経済大国である日本ですが、実はアメリカや中国、韓国などの外国と比べると超高層ビルの数は多くありません。東京都心の新宿や丸の内エリアは、世界でも有数のオフィス街ですが、ビルの高さや集積率は外国よりも低くなっています。これには、地震大国日本におけるオフィスビルの耐震性やコスト等の問題もありますが、航空法による高さの規制が関係しています。航空法では、航空機が安全に離着陸するために、空港から最大24km以内の地域で建物の高さに制限がされています。制限の対象となる主な市区町村は、羽田空港のある大田区をはじめ、品川区、千代田区、港区、中央区、渋谷区等のビジネス街や江東区、江戸川区、葛飾区、目黒区、墨田区、足立区、台東区が含まれます。神奈川県では横浜市、川崎市に航空法の制限のかかる地域があります。このような理由から日本は諸外国に比べて超高層オフィスビルが決して多くはありませんでした。しかしながら、近年では規制緩和や航空法の制限を外れた区域等で、日本でも超高層ビルの建設が続いています。それでは、現在、竣工済みの日本の超高層賃貸オフィスビルを高さの高い順に10位までご紹介しましょう。
1.あべのハルカス
大阪市阿倍野区に立地する地上60階建て高さ300mの超高層ビルです。2014年に竣工し、大阪の新たなランドマークとなりました。あべのハルカスは日本初の高さ300mを超えるスーパートール(超高層建築物)でもあります。
2.横浜ランドマークタワー
横浜市西区に立地する1993年竣工、地上70階建て、高さ約296mの超高層ビルです。あべのハルカスが竣工されるまでの20年間に渡って横浜ランドマークタワーは日本一の高さのビルでした。
3.りんくうゲートタワー
大阪府泉佐野市に立地する超高層賃貸オフィスビルです。地上56階建て、高さ256.1mです。関西空港の近くに所在しており、1996年に竣工しました。
4.大阪府咲洲庁舎
大阪市住之江区に1995年に竣工した高さ256m、地上55階建ての超高層ビルです。
5.虎ノ門ヒルズ
東京都港区に立地する高さ255.5m、地上52階建ての超高層賃貸オフィスです。2014年の竣工以来、ミッドタウン・タワーを抜かし、東京都で最も高いオフィスビルとなりました。6階から35階のオフィスフロアには多くの一流企業が入居しています。
6.ミッドタウン・タワー
東京都港区に立地する高さ248.1m、地上54階建ての超高層ビルです。2007年に竣工しました。7階から44階までのオフィスフロアにはファースト・リテイリングをはじめ、多数の一流企業が入居しているほか、45階から53階までには高級ホテルのザ・リッツ・カールトンが入居しています。
7.ミッドランドスクエア
名古屋市中村区に立地する高さ約247m、地上47階建ての超高層賃貸オフィスビルです。2007年に竣工し、現在中部地方で最も高い賃貸オフィスになります。
8.JRセントラルタワーズオフィスタワー
ミッドランドスクエアと同じく名古屋市中村区に立地する超高層賃貸オフィスビルで、1999年に竣工しました。高さ245.1m、地上51階建てを誇るほか、ひとつの建物としては延べ面積が日本一広いことでも知られています。
9.東京都庁第一本庁舎
1991年竣工の東京都新宿区に立地する地上48階建て、高さ243.4mの超高層ビルです。竣工当時は日本一の高さを誇っていました。
10.NTTドコモ代々木ビル
東京都新宿区に立地する2000年竣工の高さ239.9m、地上28階建ての超高層ビルです。通称ドコモタワーと呼ばれ、東京では4番目の高さを誇ります。一般のオフィスビルと異なり、NTTドコモ専用ビルであるため、関係者以外の立ち入りは禁止されています。

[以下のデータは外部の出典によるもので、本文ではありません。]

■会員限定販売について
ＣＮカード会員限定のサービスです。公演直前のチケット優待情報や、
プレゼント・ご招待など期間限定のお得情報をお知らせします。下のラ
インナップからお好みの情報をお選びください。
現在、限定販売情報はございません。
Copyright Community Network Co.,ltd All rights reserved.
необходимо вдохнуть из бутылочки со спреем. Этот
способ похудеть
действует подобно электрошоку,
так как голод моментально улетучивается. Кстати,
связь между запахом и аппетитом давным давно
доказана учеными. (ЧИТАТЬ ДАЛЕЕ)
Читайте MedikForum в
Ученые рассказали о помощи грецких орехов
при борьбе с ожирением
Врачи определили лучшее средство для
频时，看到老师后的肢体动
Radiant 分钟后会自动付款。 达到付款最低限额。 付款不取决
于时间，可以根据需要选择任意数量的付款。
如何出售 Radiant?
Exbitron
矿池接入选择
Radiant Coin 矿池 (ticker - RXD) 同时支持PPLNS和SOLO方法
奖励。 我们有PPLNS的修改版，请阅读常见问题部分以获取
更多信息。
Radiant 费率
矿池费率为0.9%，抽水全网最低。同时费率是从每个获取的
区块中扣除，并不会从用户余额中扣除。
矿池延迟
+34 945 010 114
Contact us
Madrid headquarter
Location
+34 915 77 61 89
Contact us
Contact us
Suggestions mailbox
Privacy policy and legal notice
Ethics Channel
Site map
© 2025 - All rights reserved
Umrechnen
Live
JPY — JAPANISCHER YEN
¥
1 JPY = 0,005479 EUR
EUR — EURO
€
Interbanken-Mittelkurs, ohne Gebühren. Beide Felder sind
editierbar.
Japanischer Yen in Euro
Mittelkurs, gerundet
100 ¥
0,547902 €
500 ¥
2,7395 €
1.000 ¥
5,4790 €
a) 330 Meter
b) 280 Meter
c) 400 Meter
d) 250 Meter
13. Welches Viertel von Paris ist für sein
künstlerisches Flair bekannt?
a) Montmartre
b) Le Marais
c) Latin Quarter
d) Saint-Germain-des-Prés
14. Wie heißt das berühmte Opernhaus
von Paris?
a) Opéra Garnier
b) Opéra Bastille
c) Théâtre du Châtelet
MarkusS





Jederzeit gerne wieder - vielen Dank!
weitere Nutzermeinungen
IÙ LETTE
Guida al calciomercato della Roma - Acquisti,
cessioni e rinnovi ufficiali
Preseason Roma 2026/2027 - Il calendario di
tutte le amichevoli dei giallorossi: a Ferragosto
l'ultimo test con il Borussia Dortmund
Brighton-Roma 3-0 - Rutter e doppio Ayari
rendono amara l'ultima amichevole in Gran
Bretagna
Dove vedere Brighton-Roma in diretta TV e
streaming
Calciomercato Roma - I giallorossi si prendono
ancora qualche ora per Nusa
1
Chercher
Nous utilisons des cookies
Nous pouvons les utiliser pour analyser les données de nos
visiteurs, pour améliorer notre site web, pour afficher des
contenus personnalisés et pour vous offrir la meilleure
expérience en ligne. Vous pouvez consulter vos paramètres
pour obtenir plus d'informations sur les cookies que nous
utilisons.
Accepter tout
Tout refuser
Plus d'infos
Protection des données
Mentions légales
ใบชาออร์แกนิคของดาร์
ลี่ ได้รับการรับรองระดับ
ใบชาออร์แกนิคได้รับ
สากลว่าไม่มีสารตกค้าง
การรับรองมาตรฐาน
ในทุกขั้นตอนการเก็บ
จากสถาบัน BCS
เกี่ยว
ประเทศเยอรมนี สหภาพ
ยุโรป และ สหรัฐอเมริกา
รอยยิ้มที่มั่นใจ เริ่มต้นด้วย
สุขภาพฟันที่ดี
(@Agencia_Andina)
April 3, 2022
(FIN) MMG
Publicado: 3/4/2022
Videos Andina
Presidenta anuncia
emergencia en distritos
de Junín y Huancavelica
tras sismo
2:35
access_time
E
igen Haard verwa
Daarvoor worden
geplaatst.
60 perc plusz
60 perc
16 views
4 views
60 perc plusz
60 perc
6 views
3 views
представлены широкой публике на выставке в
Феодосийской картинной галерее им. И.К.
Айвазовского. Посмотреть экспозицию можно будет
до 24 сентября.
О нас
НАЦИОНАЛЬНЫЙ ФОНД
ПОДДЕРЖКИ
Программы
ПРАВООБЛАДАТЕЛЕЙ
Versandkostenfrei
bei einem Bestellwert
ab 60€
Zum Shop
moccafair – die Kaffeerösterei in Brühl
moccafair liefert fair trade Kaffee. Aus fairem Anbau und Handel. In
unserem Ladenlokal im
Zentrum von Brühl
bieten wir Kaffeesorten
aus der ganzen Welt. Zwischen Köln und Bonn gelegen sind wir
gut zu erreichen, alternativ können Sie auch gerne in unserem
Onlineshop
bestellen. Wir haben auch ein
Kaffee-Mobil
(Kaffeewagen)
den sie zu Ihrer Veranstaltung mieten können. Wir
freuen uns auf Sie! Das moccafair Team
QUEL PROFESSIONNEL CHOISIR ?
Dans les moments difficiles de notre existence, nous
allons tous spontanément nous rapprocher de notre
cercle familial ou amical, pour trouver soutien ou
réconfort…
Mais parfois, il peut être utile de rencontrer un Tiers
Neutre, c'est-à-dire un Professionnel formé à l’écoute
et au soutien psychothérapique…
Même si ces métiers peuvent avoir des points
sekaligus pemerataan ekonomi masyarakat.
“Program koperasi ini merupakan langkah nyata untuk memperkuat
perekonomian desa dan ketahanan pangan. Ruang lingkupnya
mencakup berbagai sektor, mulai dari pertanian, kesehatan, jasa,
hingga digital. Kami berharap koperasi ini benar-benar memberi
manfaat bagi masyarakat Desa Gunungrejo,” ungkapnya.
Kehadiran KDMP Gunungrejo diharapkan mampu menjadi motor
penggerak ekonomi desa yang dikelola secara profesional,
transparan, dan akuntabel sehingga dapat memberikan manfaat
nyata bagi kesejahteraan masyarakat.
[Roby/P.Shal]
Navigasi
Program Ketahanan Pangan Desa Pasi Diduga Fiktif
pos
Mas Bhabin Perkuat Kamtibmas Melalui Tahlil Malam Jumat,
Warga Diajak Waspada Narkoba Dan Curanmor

以上が、現在、日本における高さ10位までの超高層オフィスビルです。しかし、2015年に三菱地所により発表された東京駅日本橋口前の「常盤橋街区再開発プロジェクト」によると、最も高い賃貸オフィスB棟は、高さ390m、61階建ての日本一のスーパートールとなる予定で、竣工は2027年を目指しています。その他にも、虎ノ門・麻布台地区で森ビルによる超高層ビルの建設計画が進められています。この計画ではA街区のビルが高さ約330mとなる予定で、竣工は2022年を目指しています。完成すれば東京駅日本橋口前の「常盤橋街区再開発プロジェクト」竣工までの一時的にではありますが、日本一の超高層賃貸オフィスビルになります。
もともと日本は、様々な規制のため、経済的な発展の割に超高層ビルが少ない国でした。しかし、現在、東京駅周辺を中心に、都心では大規模な再開発プロジェクトがいくつも進められています。今後、世界を牽引する経済大国であり続けるためにも、超高層賃貸オフィスビルの建設も進められていくのではないでしょうか。